A question I saw posted online (top of google) and the answer is a complete lie : Is a countertop business profitable, Of course it is! Companies fail not because of the industry they pick, they fail because they market the business incorrectly for the target audience and don't listen to customers. When setting a pricing/marketing structure it is important to understand your target audience and your current market conditions. Setting an appropriate pricing structure is critical to your continued success.

Secure access to in demand products.

Control the sales process

Customer service is king.

I wrote this because the other information on google is way off the mark and I don't like to see such mis-information.

How to track profitable countertop business.

You track success by monitoring the bank account.. is it getting bigger.. or getting smaller.. Track the reasons why this is happening. Did you buy new equipment? Did you higher new staff? I would recommend separating accounts sales / Operations. You will have fixed cost such as equipment, staff, mortgage rent and then you will have sales. Sales should track over operations.

Have a calendar and a way to track per sq. per day production. These are indicators of the health of your business.

Installation calendar, Fabrication Calendar, template calendar,  bank account value.. Not rocket science.

As of 2023 this is the breakdown many small to medium size countertop businesses operate

10% marketing new sales generation
30% material cost
30% operations (This will be higher in growth mode and until you have established consistency of sales.)

30% net Margin target

(this varies based on if you are in growth mode or if you are not.)

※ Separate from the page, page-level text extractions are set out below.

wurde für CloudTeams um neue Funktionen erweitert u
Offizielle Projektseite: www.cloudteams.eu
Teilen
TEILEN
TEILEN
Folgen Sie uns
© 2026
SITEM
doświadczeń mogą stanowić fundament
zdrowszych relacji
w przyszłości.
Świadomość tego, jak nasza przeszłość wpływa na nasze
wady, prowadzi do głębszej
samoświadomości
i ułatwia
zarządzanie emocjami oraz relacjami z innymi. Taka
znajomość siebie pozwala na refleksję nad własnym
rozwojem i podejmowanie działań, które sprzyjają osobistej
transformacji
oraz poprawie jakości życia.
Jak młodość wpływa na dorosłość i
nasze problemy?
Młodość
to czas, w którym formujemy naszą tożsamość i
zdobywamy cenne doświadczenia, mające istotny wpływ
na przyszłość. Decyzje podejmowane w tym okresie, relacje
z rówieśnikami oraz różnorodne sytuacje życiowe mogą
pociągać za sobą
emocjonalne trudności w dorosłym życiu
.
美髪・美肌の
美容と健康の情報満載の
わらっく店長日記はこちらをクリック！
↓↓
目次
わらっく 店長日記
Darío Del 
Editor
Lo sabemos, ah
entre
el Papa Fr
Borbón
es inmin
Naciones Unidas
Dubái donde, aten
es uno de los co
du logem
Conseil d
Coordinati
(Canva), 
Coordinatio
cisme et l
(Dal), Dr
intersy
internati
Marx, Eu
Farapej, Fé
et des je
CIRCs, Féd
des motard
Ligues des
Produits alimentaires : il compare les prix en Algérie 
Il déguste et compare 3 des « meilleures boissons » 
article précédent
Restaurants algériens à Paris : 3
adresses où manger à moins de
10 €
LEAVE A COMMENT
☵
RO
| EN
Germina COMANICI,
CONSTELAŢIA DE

Average kitchen countertop sale is $3500 and the average countertop company can do 1-2 kitchens per day.

Average kitchen$3,500.00
average kitchen is 50 sf = cost per SF to customer$70.00
# kitchens produced per working day2
revenue per day$7,000.00
6 days per week$42,000.00
52 weeks per year$2,184,000.00
target margin 30%$655,200.00
target margin/sf$21.00

This is a small/medium size team -

Sales (owner)

Customer Service (Wife)

Installation crew 2+ people

Fabrication 2+ people

I see other websites stating $80/sf margin.. They are smoking lunch if they are talking retail model. You might see these numbers if your fees are buried in designer fees, high end kitchen remodels and margins will shrink from kickbacks.

If your targeting $80/ sf margins then your catering to the high end, the trade off is that their are less customers at this level and filling a schedule with high end customer's tends to cost a lot more in marketing and relationship management with high end designers, architects & GC. This is a retail model verse commercial model. Again you need to know who your customer's are and who you are going to be as a company.